▶ **Source material**:
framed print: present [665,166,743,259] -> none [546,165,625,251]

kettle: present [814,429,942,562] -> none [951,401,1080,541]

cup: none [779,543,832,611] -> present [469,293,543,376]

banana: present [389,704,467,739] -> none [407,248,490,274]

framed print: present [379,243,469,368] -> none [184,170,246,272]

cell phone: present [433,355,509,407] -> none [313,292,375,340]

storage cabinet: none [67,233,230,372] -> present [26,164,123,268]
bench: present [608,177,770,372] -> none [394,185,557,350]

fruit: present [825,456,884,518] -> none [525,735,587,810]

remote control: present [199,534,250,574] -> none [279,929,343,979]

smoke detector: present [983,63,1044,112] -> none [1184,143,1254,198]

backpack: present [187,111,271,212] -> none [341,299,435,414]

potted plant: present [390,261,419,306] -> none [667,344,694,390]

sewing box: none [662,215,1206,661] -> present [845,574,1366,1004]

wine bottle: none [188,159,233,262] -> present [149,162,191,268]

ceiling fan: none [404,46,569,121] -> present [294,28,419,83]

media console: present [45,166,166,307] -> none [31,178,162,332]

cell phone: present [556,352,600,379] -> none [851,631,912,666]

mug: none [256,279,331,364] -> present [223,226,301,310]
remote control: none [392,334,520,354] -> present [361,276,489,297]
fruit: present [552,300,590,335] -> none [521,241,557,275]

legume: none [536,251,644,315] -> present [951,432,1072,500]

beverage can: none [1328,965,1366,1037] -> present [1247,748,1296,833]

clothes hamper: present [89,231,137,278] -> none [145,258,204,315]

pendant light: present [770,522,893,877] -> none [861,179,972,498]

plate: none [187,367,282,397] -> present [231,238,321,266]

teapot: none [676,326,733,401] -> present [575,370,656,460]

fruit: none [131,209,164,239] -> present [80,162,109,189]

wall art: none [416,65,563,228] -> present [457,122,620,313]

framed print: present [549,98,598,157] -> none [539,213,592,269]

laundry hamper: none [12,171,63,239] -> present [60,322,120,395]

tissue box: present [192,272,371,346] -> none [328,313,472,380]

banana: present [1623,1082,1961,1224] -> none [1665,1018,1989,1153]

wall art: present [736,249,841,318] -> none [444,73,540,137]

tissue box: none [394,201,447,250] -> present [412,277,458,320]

▶ **What to work on**:
Copy the lines of the listing exactly. Skip none.

▶ **Result of the task**:
framed print: present [665,166,743,259] -> none [546,165,625,251]

kettle: present [814,429,942,562] -> none [951,401,1080,541]

cup: none [779,543,832,611] -> present [469,293,543,376]

banana: present [389,704,467,739] -> none [407,248,490,274]

framed print: present [379,243,469,368] -> none [184,170,246,272]

cell phone: present [433,355,509,407] -> none [313,292,375,340]

storage cabinet: none [67,233,230,372] -> present [26,164,123,268]
bench: present [608,177,770,372] -> none [394,185,557,350]

fruit: present [825,456,884,518] -> none [525,735,587,810]

remote control: present [199,534,250,574] -> none [279,929,343,979]

smoke detector: present [983,63,1044,112] -> none [1184,143,1254,198]

backpack: present [187,111,271,212] -> none [341,299,435,414]

potted plant: present [390,261,419,306] -> none [667,344,694,390]

sewing box: none [662,215,1206,661] -> present [845,574,1366,1004]

wine bottle: none [188,159,233,262] -> present [149,162,191,268]

ceiling fan: none [404,46,569,121] -> present [294,28,419,83]

media console: present [45,166,166,307] -> none [31,178,162,332]

cell phone: present [556,352,600,379] -> none [851,631,912,666]

mug: none [256,279,331,364] -> present [223,226,301,310]
remote control: none [392,334,520,354] -> present [361,276,489,297]
fruit: present [552,300,590,335] -> none [521,241,557,275]

legume: none [536,251,644,315] -> present [951,432,1072,500]

beverage can: none [1328,965,1366,1037] -> present [1247,748,1296,833]

clothes hamper: present [89,231,137,278] -> none [145,258,204,315]

pendant light: present [770,522,893,877] -> none [861,179,972,498]

plate: none [187,367,282,397] -> present [231,238,321,266]

teapot: none [676,326,733,401] -> present [575,370,656,460]

fruit: none [131,209,164,239] -> present [80,162,109,189]

wall art: none [416,65,563,228] -> present [457,122,620,313]

framed print: present [549,98,598,157] -> none [539,213,592,269]

laundry hamper: none [12,171,63,239] -> present [60,322,120,395]

tissue box: present [192,272,371,346] -> none [328,313,472,380]

banana: present [1623,1082,1961,1224] -> none [1665,1018,1989,1153]

wall art: present [736,249,841,318] -> none [444,73,540,137]

tissue box: none [394,201,447,250] -> present [412,277,458,320]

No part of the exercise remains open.